The air is filled with the noise of the Israeli F-16s, which are flying so low that it's almost like the air is trembling. You can positively feel the bombs before they fall, before they explode with a horrendous bang, that is unmistakable, with a pressure wave that breaks the windows of the houses in the whole surrounding area, and makes the walls shake miles away.

And even if you know rationally that you are not in an immediate danger, this bang triggers a primal fear, the feeling of vulnerability, of being absolutely exposed. "We people of Gaza die hundreds of times", a young Palestinian woman said. "In our thoughts, we are buried every night under the rubble of our crumbling house, we are shot every morning by a sniper on a carelessly chosen path, we may starve to death every day, because no more food is coming in."

This night four bombs fall, three in the middle area of Gaza Strip, one in Khan Younis. All places have been declared "terrorist targets" in the official statement of the Israeli military, including a Navy police building.

Extracted data:
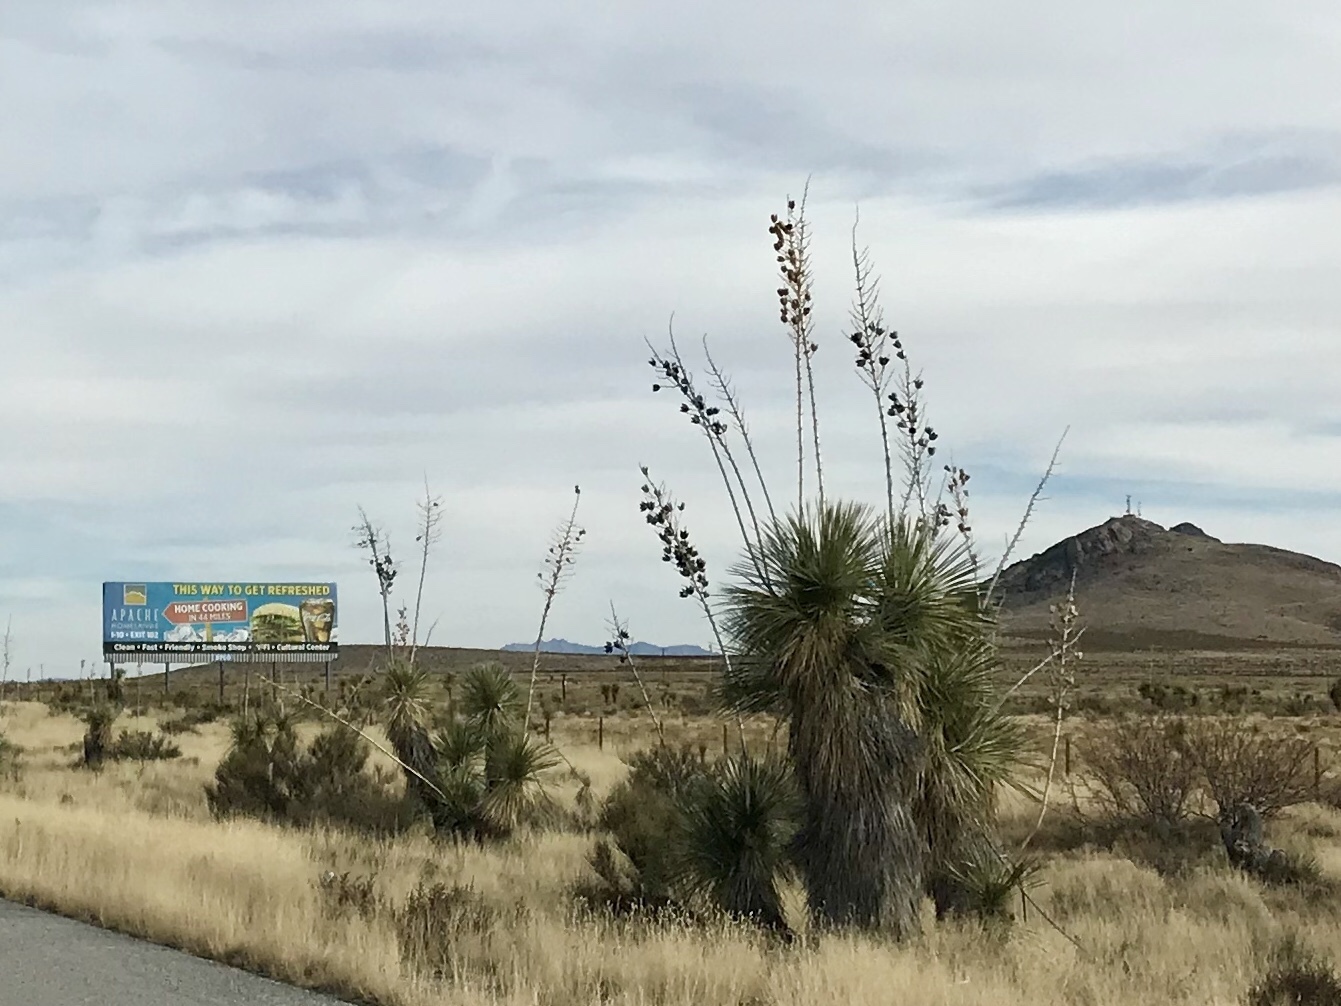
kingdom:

--

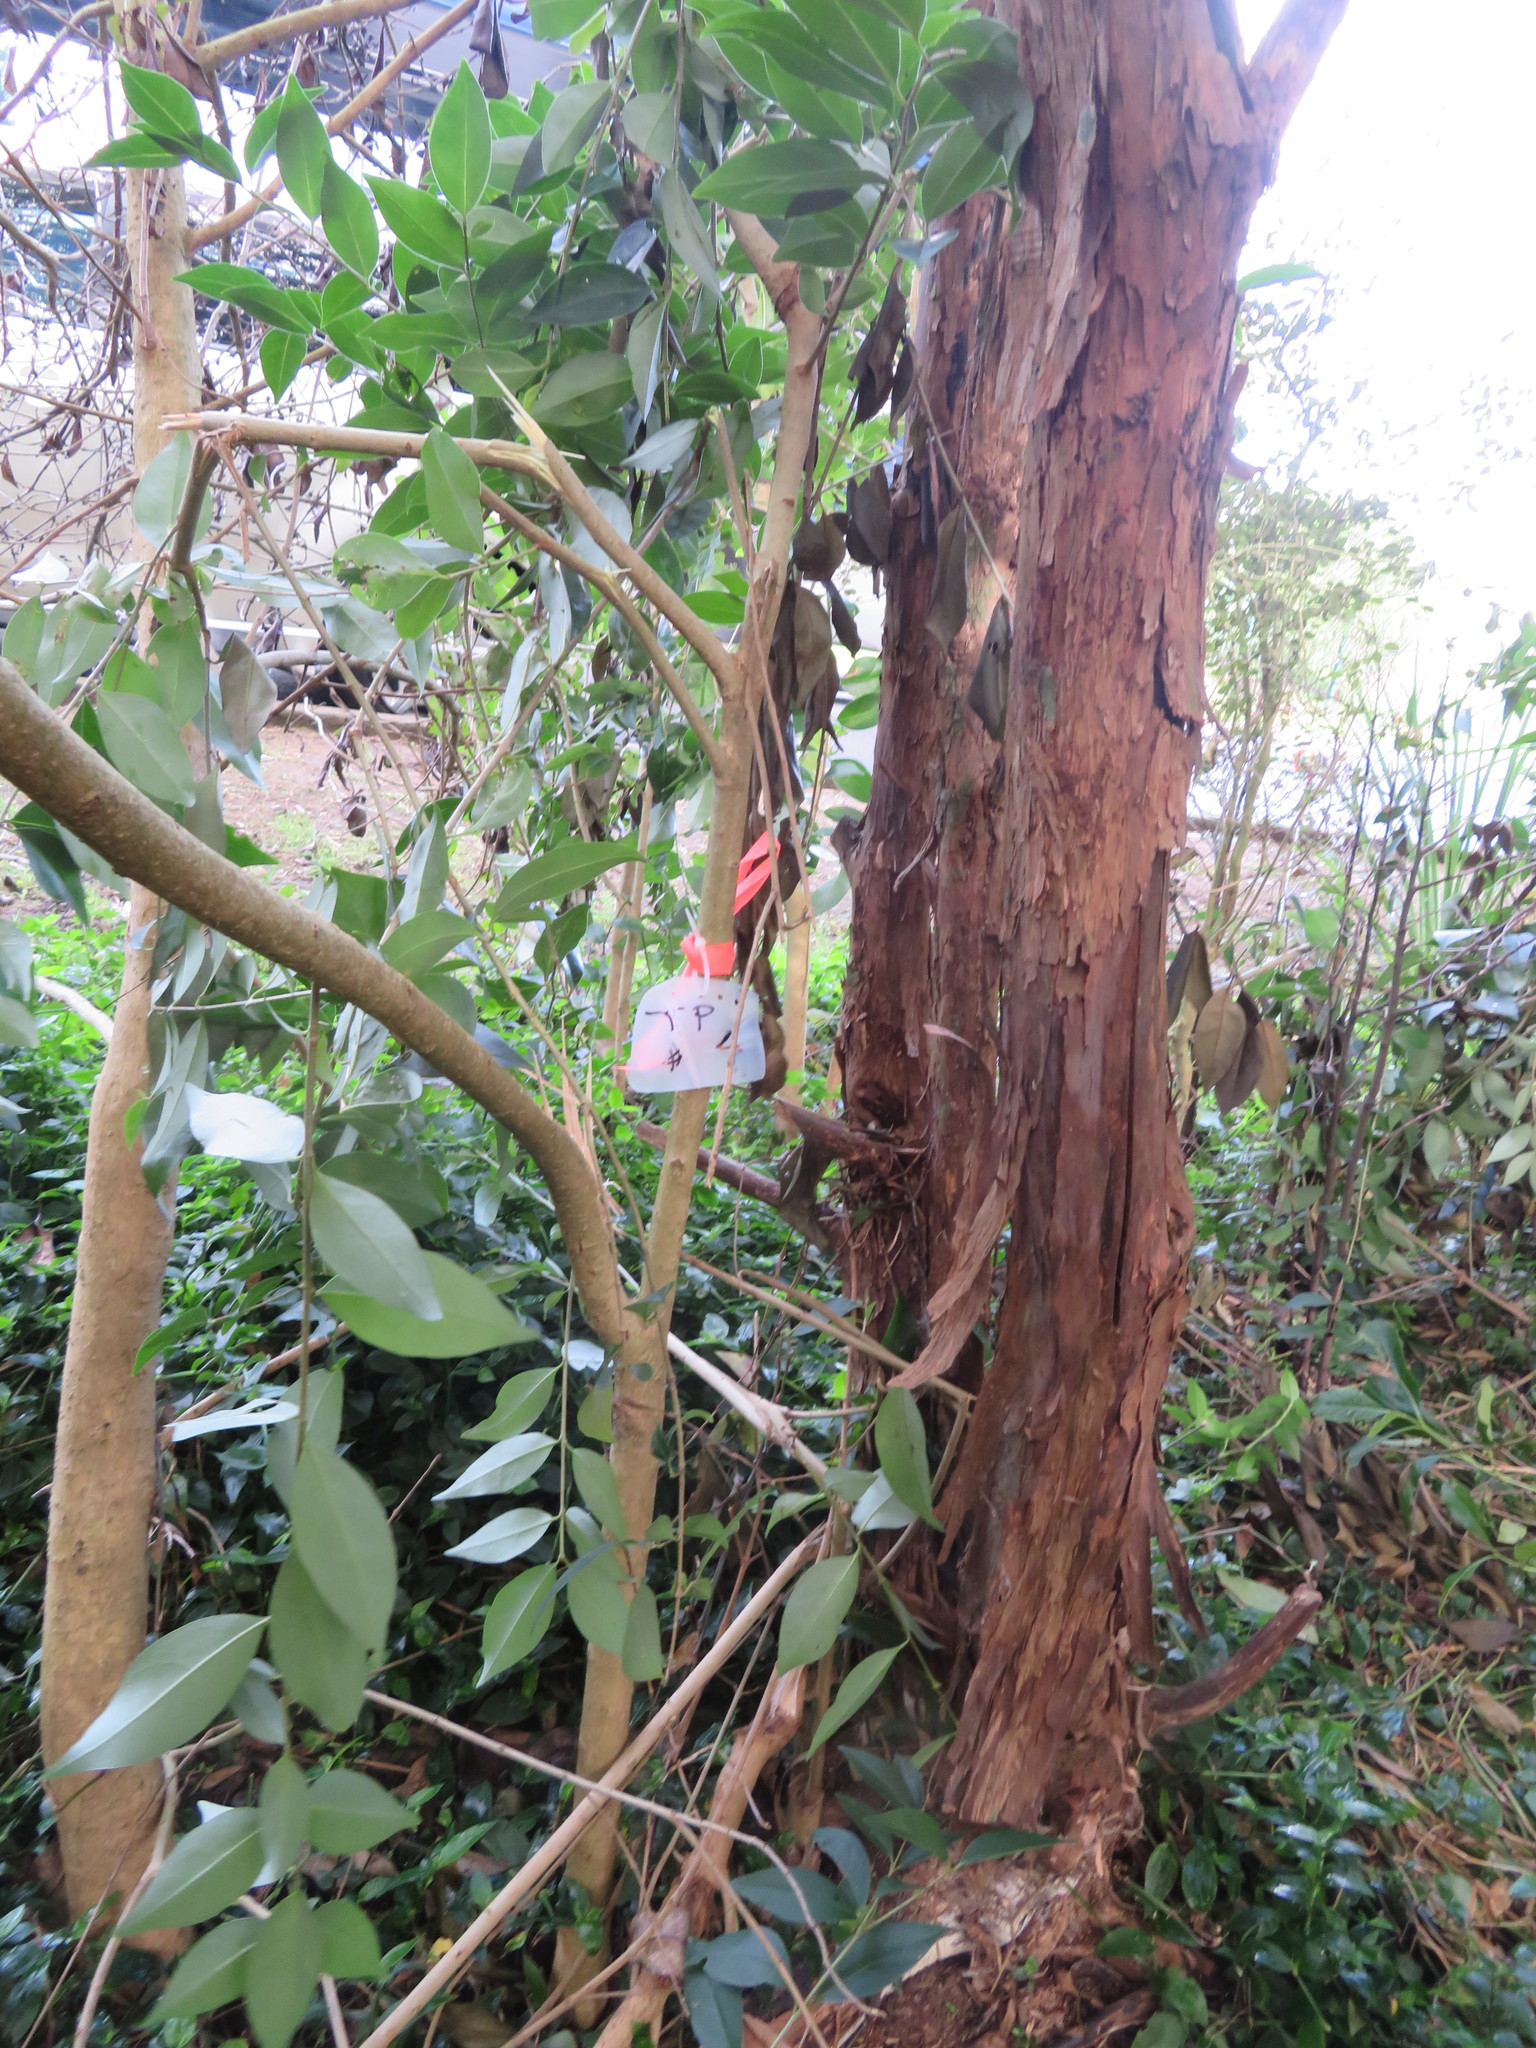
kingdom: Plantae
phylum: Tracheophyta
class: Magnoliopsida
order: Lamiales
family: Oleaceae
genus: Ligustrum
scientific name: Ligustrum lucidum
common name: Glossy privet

Task to complete: Write out the part of the Gaza air strikes passage above that begins with the words containing "This night four" and ends with "Navy police building.".

Response for this exercise:
This night four bombs fall, three in the middle area of Gaza Strip, one in Khan Younis. All places have been declared "terrorist targets" in the official statement of the Israeli military, including a Navy police building.